Scène

Serge Boucher : L’écran humain

En écrivant sur des gens simples et attachants, le théâtre de SERGE BOUCHER a un côté Petite Vie, la caricature en moins. Après la solitude et le désespoir, l’auteur de Motel Hélène braque son objectif sur la famille.

À l’ombre d’une dramaturgie québécoise plus souvent dominée par les grands conflits familiaux hérités des Grecs (Michel Tremblay), par un imaginaire lyrique (Michel Marc Bouchard) ou une langue poétique (Normand Chaurette), Serge Boucher fait figure de tragédien du quotidien. Dans son écriture économe, les silences et les objets disent souvent plus que les mots malhabiles de ses personnages, des êtres démunis dont il traque les blessures cachées.

Pour sa troisième pièce en six ans, 24 Poses (portraits), qui sera créée la semaine prochaine au Théâtre d’Aujourd’hui, l’image d’une famille (la sienne, la nôtre) s’est imposée à l’auteur, lui qui n’avait jamais écrit que des textes à trois personnages. «Tout en poursuivant mon type d’écriture, j’avais une envie très forte de défaire mon pattern habituel, entre autres sur le plan de la structure, explique l’auteur. Motel Hélène et Natures Mortes étaient toutes deux construites en 30 scènes.»

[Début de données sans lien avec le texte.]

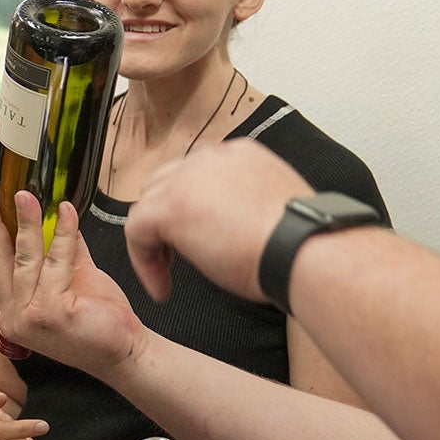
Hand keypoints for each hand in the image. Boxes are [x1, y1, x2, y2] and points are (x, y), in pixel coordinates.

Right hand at [0, 188, 143, 379]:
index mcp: (13, 309)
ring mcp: (29, 317)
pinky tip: (67, 213)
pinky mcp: (51, 313)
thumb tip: (55, 215)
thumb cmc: (98, 319)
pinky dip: (62, 234)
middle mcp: (13, 317)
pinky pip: (56, 262)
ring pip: (26, 258)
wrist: (124, 351)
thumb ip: (60, 250)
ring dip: (26, 222)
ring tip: (27, 196)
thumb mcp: (72, 278)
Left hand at [125, 138, 313, 301]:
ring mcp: (189, 178)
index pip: (197, 175)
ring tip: (167, 274)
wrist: (302, 250)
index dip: (190, 208)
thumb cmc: (299, 244)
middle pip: (166, 183)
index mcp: (239, 154)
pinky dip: (144, 261)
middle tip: (176, 257)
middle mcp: (211, 157)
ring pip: (149, 204)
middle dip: (166, 220)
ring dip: (154, 241)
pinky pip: (137, 230)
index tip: (197, 239)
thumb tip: (225, 227)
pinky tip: (161, 285)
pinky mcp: (171, 205)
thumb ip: (241, 205)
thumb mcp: (270, 210)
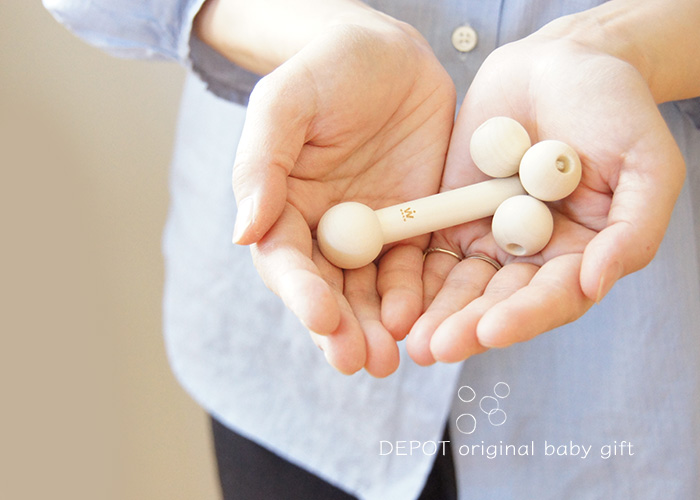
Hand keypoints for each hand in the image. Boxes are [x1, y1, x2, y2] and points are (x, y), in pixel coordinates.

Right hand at [232, 20, 455, 374]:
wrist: (391, 52)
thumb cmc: (329, 68)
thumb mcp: (287, 102)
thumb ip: (261, 163)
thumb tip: (243, 232)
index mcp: (284, 205)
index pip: (286, 260)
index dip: (301, 292)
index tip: (322, 318)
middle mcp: (324, 228)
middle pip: (328, 289)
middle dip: (341, 328)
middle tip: (359, 361)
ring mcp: (371, 230)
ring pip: (369, 290)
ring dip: (377, 326)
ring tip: (388, 357)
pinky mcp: (413, 224)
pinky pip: (414, 267)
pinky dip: (415, 295)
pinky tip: (418, 317)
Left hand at [407, 25, 684, 364]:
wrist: (560, 64)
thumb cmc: (615, 109)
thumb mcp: (648, 164)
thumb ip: (634, 228)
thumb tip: (595, 282)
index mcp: (581, 254)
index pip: (553, 298)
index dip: (524, 316)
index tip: (491, 330)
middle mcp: (531, 256)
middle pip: (498, 301)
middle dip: (466, 326)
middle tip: (434, 348)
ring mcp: (487, 236)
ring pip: (458, 284)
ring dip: (433, 311)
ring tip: (406, 335)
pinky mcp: (451, 215)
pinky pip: (427, 248)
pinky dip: (409, 272)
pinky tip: (389, 292)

Surtout, Serge Boucher désirait pousser plus loin son écriture, qu’on qualifie volontiers d’hyperréaliste, en «l’assumant totalement dans ce qui était le plus anodin». Le prétexte de la pièce? La réunion d’une famille banale, dans un bungalow, à l’occasion du quarantième anniversaire du fils aîné. Entre les farces plates du beau-frère, l’offrande des cadeaux, les considérations sur la météo ou la nouvelle robe de la soeur, 24 Poses croque, l’espace d’une journée, une famille bâtie sur les non-dits et les rôles dont chacun est prisonnier.

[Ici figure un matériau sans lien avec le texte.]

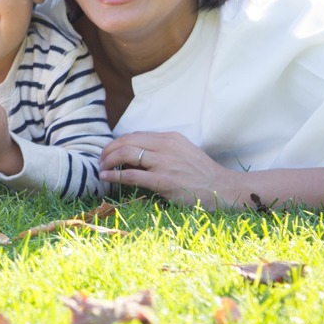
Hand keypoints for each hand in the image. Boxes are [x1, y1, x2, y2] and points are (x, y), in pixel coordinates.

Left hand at [99, 131, 244, 209]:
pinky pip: (131, 175)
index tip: (109, 151)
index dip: (117, 143)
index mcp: (169, 138)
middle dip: (108, 150)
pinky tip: (106, 177)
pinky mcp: (163, 181)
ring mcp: (164, 163)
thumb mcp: (182, 152)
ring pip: (125, 154)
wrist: (222, 188)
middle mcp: (165, 146)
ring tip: (101, 167)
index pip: (135, 135)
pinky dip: (114, 175)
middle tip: (100, 160)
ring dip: (108, 161)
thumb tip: (132, 155)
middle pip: (126, 142)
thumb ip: (160, 150)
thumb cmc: (201, 173)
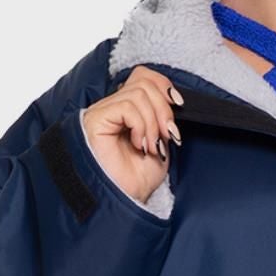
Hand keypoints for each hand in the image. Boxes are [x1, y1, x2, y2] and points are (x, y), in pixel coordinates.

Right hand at [82, 65, 183, 204]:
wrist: (126, 200)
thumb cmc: (139, 177)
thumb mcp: (161, 141)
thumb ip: (163, 117)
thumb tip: (174, 98)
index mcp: (128, 109)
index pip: (144, 76)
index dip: (164, 86)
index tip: (179, 107)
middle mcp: (113, 107)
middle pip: (144, 82)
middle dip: (164, 109)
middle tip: (167, 136)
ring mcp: (103, 112)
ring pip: (138, 93)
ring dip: (153, 122)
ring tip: (152, 146)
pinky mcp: (96, 119)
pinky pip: (127, 106)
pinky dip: (141, 125)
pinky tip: (139, 145)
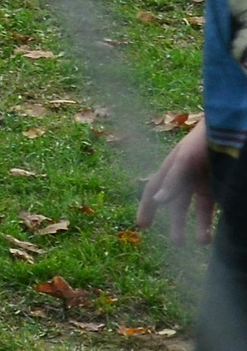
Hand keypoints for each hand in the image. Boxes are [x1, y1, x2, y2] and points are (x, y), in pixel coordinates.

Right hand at [138, 119, 215, 243]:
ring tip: (202, 243)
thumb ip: (173, 180)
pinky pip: (215, 205)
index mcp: (172, 166)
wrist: (229, 128)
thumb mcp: (186, 159)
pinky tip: (216, 232)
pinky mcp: (221, 184)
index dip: (147, 206)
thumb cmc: (204, 140)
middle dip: (176, 223)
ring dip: (200, 225)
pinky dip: (213, 219)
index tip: (142, 226)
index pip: (154, 189)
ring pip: (199, 208)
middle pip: (178, 203)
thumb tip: (157, 201)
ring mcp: (205, 180)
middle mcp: (186, 176)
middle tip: (176, 243)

«Je ne voulais pas faire une pièce conflictuelle. Et surtout, dès le départ, ça m’intéressait énormément d’écrire une pièce où il n’y aurait pas de support dramatique. Tu sais, cette idée qu’un personnage existe s’il a une faille, s’il vit un drame. Mais je me disais: ma vie à moi ne tient pas juste sur une grande blessure. Et on est tous pareils. Est-ce possible de faire une pièce sans conflit ouvert?»

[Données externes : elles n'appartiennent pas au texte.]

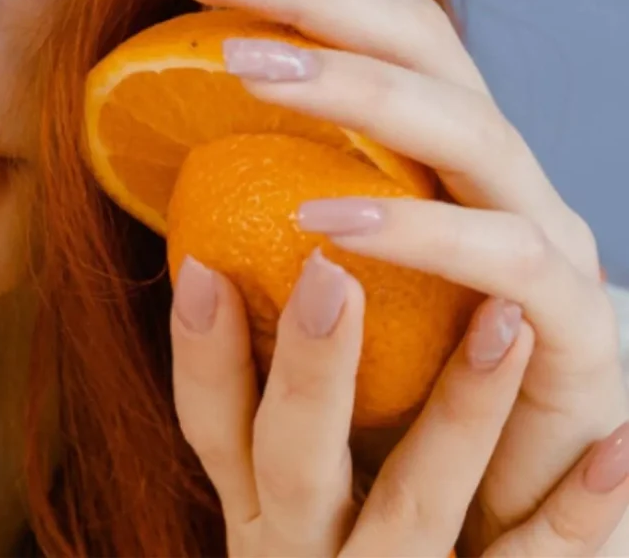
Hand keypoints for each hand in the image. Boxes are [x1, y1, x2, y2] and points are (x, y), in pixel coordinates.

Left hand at [123, 0, 628, 552]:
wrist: (526, 472)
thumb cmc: (409, 362)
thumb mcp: (324, 264)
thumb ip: (267, 190)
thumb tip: (153, 129)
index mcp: (434, 138)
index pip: (355, 21)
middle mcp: (494, 162)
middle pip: (414, 36)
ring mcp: (542, 227)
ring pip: (462, 126)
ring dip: (352, 88)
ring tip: (243, 68)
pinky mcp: (572, 317)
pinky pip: (502, 257)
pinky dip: (415, 234)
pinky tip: (322, 223)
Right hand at [172, 252, 626, 556]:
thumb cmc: (330, 548)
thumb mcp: (276, 487)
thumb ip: (260, 397)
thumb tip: (229, 261)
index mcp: (261, 504)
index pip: (212, 426)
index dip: (201, 352)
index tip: (205, 265)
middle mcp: (310, 545)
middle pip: (296, 463)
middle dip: (312, 372)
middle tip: (329, 274)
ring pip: (416, 506)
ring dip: (460, 414)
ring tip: (506, 322)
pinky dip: (572, 514)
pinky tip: (616, 453)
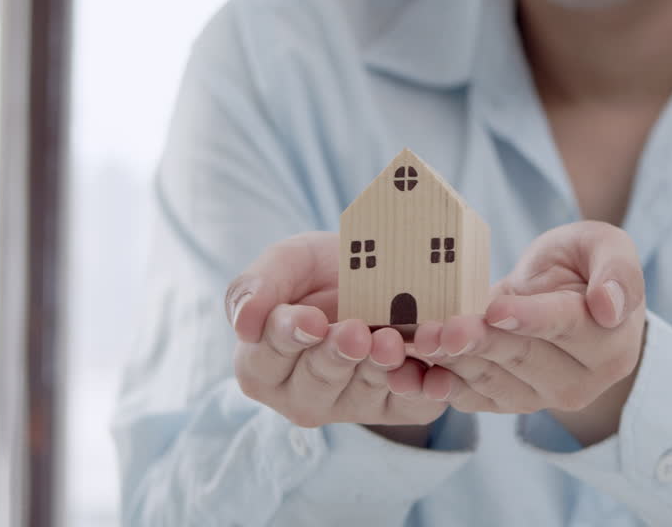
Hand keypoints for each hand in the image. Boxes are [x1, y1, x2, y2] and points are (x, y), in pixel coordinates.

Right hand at [226, 232, 445, 431]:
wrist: (385, 272)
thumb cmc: (323, 272)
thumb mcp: (289, 262)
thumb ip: (257, 286)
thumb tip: (242, 323)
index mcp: (264, 365)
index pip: (268, 356)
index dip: (288, 336)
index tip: (309, 320)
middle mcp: (302, 395)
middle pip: (316, 381)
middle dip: (337, 356)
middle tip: (355, 333)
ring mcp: (349, 406)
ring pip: (362, 393)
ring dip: (378, 369)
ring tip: (391, 342)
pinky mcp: (396, 409)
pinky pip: (406, 406)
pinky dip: (419, 390)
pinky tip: (429, 375)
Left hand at [411, 221, 645, 444]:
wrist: (562, 293)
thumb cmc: (584, 263)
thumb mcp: (607, 246)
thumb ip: (618, 270)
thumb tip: (608, 306)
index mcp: (610, 343)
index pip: (565, 328)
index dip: (528, 319)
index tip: (494, 310)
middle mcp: (580, 381)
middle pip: (521, 357)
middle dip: (476, 342)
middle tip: (436, 329)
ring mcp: (541, 398)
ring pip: (490, 380)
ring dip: (449, 362)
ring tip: (415, 341)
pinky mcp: (506, 402)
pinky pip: (470, 398)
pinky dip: (437, 385)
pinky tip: (407, 372)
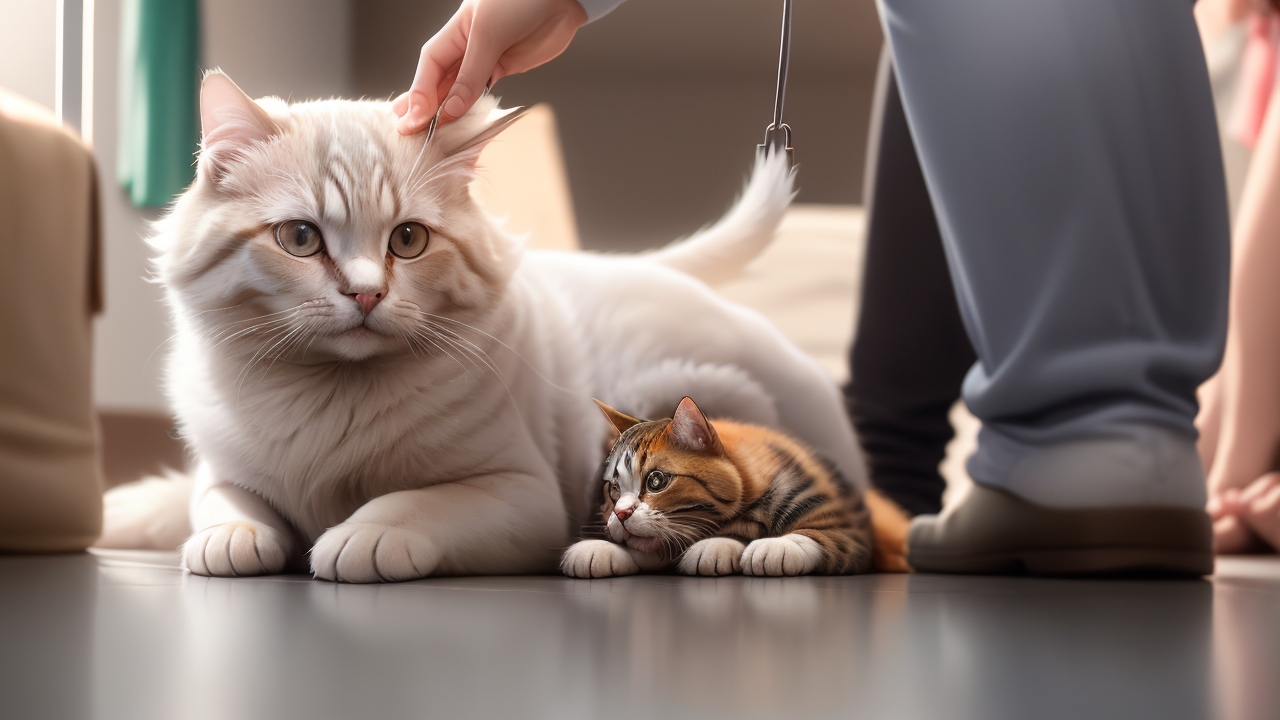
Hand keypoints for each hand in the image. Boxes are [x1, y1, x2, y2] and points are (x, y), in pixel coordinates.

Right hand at [394, 0, 587, 134]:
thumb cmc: (522, 2)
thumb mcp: (490, 34)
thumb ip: (472, 73)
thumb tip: (452, 109)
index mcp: (456, 31)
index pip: (430, 65)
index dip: (419, 93)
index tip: (413, 119)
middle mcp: (466, 46)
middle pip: (438, 79)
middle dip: (423, 105)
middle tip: (405, 130)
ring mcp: (484, 59)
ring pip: (457, 89)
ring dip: (442, 111)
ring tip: (424, 132)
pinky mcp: (502, 69)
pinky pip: (479, 92)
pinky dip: (468, 108)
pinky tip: (456, 122)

L’essentiel du texte repose donc sur ces conversations creuses, ces échanges pour ne rien dire qui meublent nos rencontres familiales. «La pièce constitue un pari: comment peut-on intéresser le public, pendant quatre actes, sur rien? Dans 24 Poses, il n’y a pas de plancher. Il n’y a pas ce fil conducteur qui sous-tend toute pièce. Le grand plaisir de cette aventure-là, pour moi, c’était de ne pas aller où on va habituellement. Mais la grande angoisse de la pièce, c’est de réussir à faire un portrait avec rien.»

Boucher s’est même refusé à écrire une grande scène explicative, qui donnerait les clés du drame, telle la scène très «payante» de son émouvant Motel Hélène. Ses personnages tendent plutôt à éviter les dialogues à coeur ouvert, les grandes vérités. «Ce qui m’intéressait vraiment, c’est le jeu des relations. Ma plus grande fascination sur la terre, c’est l’être humain. Et pour moi, 24 Poses, c’est: comment faire passer un conflit entre une mère et une fille sans jamais parler du conflit lui-même? C’est ce que j’appelle l’écriture du détour: passer par mille patentes pour que le tout ait du sens au bout du compte.»

Et dans les pièces de Serge Boucher, ce sont habituellement les objets qui permettent aux personnages d’entrer en relation les uns avec les autres, ou de révéler leur malaise. «Dans mon écriture, c’est le cumul, la somme de tous les détails qui forme un sens. Et ici, curieusement, c’est aussi par les silences que la pièce va prendre son sens.»

Des gens comme les autres
L’auteur, lui, serait plutôt du genre prolixe en entrevue, défendant avec ardeur ses personnages – «des gens simples qui n’ont pas l’art de s’expliquer, qui s’aiment tout croche, mais qui s’aiment quand même» -, jusque dans leur côté Petite Vie («la caricature en moins»), avec leur obsession de la margarine en solde ou de la tondeuse flambant neuve….

«J’avais envie de parler de cette classe moyenne, qu’on ne met pas souvent en scène. On est tout le temps dans un univers très "fucké", ou alors dans les mythes. Oui, mes personnages sont ordinaires, mais dans le sens d’extra-ordinaires. C’est toujours ça, pour moi. Si on n’est pas dans l’extra-ordinaire, ça a l’air téléroman. Alors que tout le temps que j’ai écrit 24 Poses, j’avais l’impression d’avoir une caméra à l’épaule. J’ai vraiment eu l’impression de faire un documentaire.»

Selon Serge Boucher, cette «pièce-miroir» demande simplement: «Comment peut-on passer les uns à côté des autres, sans savoir ce que l’autre est en train de vivre, ou de quoi l’autre est en train de mourir? On fait de la survie, en famille. Pourtant, curieusement, je pense lui rendre un hommage: c’est un besoin inhérent à l’humain que de se créer une famille. Personnellement, j’ai besoin de ça; c’est rassurant. Je dis toujours que la famille est un mal nécessaire. Et aussi, je pense que, souvent, on ne sait pas quoi faire du trouble de l’autre. Au bout du compte, c’est un portrait de société que je veux tracer. Je pense qu’on est tordus. Et que les relations sont devenues d’un compliqué monumental. Et, mon Dieu, ça pourrait être si simple.»

La pièce «la plus risquée» de Serge Boucher est entre les mains de René Richard Cyr, le sensible metteur en scène de Motel Hélène. En confiance, l’auteur se dit très impressionné par l’humilité et la générosité de l’équipe (parmi les comédiens, on trouve notamment Michel Dumont, Louison Danis, Guylaine Tremblay et Roger Léger). «Il faut mettre son ego de côté pour faire ce genre de pièce-là.»

«Moi, je veux que le public s’approprie ces vies-là, comme les acteurs ont été obligés de se créer leur famille Dubé. Je veux qu’on finisse le portrait. C’est pour ça que je ne voulais pas donner de ligne trop directrice. On ne sait rien de chacun. Et pourtant, on les devine tous – j’espère, en tout cas! Si les gens ne sortent pas du théâtre en disant: "Crime que ça nous ressemble", on sera passé à côté.»